(Dataset records)

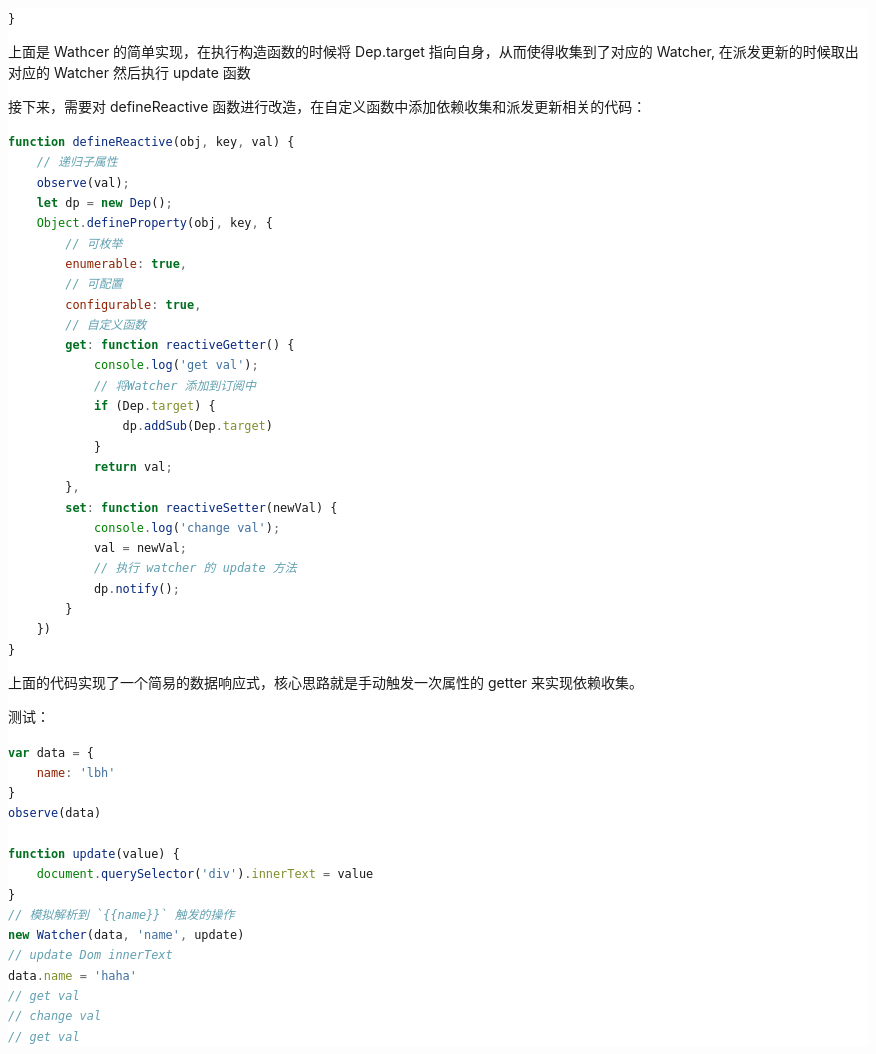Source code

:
 ```javascript
}
```

上面是 Wathcer 的简单实现，在执行构造函数的时候将 Dep.target 指向自身，从而使得收集到了对应的 Watcher, 在派发更新的时候取出对应的 Watcher 然后执行 update 函数

接下来，需要对 defineReactive 函数进行改造，在自定义函数中添加依赖收集和派发更新相关的代码：

```javascript
function defineReactive(obj, key, val) {
    // 递归子属性
    observe(val);
    let dp = new Dep();
    Object.defineProperty(obj, key, {
        // 可枚举
        enumerable: true,
        // 可配置
        configurable: true,
        // 自定义函数
        get: function reactiveGetter() {
            console.log('get val');
            // 将Watcher 添加到订阅中
            if (Dep.target) {
                dp.addSub(Dep.target)
            }
            return val;
        },
        set: function reactiveSetter(newVal) {
            console.log('change val');
            val = newVal;
            // 执行 watcher 的 update 方法
            dp.notify();
        }
    })
}
```

上面的代码实现了一个简易的数据响应式，核心思路就是手动触发一次属性的 getter 来实现依赖收集。

测试：

```javascript
var data = {
    name: 'lbh'
}
observe(data)

function update(value) {
    document.querySelector('div').innerText = value
}
// 模拟解析到 `{{name}}` 触发的操作
new Watcher(data, 'name', update)
// update Dom innerText
data.name = 'haha'
// get val
// change val
// get val
```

(End Dataset records)

Each record should be written out again exactly, though without its pictures.

Source code

:
 ```javascript
}
```

上面是 Wathcer 的简单实现，在执行构造函数的时候将 Dep.target 指向自身，从而使得收集到了对应的 Watcher, 在派发更新的时候取出对应的 Watcher 然后执行 update 函数

接下来，需要对 defineReactive 函数进行改造，在自定义函数中添加依赖收集和派发更新相关的代码：

```javascript
function defineReactive(obj, key, val) {
    // 递归子属性
    observe(val);
    let dp = new Dep();
    Object.defineProperty(obj, key, {
        // 可枚举
        enumerable: true,
        // 可配置
        configurable: true,
        // 自定义函数
        get: function reactiveGetter() {
            console.log('get val');
            // 将Watcher 添加到订阅中
            if (Dep.target) {
                dp.addSub(Dep.target)
            }
            return val;
        },
        set: function reactiveSetter(newVal) {
            console.log('change val');
            val = newVal;
            // 执行 watcher 的 update 方法
            dp.notify();
        }
    })
}
```

上面的代码实现了一个简易的数据响应式，核心思路就是手动触发一次属性的 getter 来实现依赖收集。

测试：

```javascript
var data = {
    name: 'lbh'
}
observe(data)

function update(value) {
    document.querySelector('div').innerText = value
}
// 模拟解析到 `{{name}}` 触发的操作
new Watcher(data, 'name', update)
// update Dom innerText
data.name = 'haha'
// get val
// change val
// get val
```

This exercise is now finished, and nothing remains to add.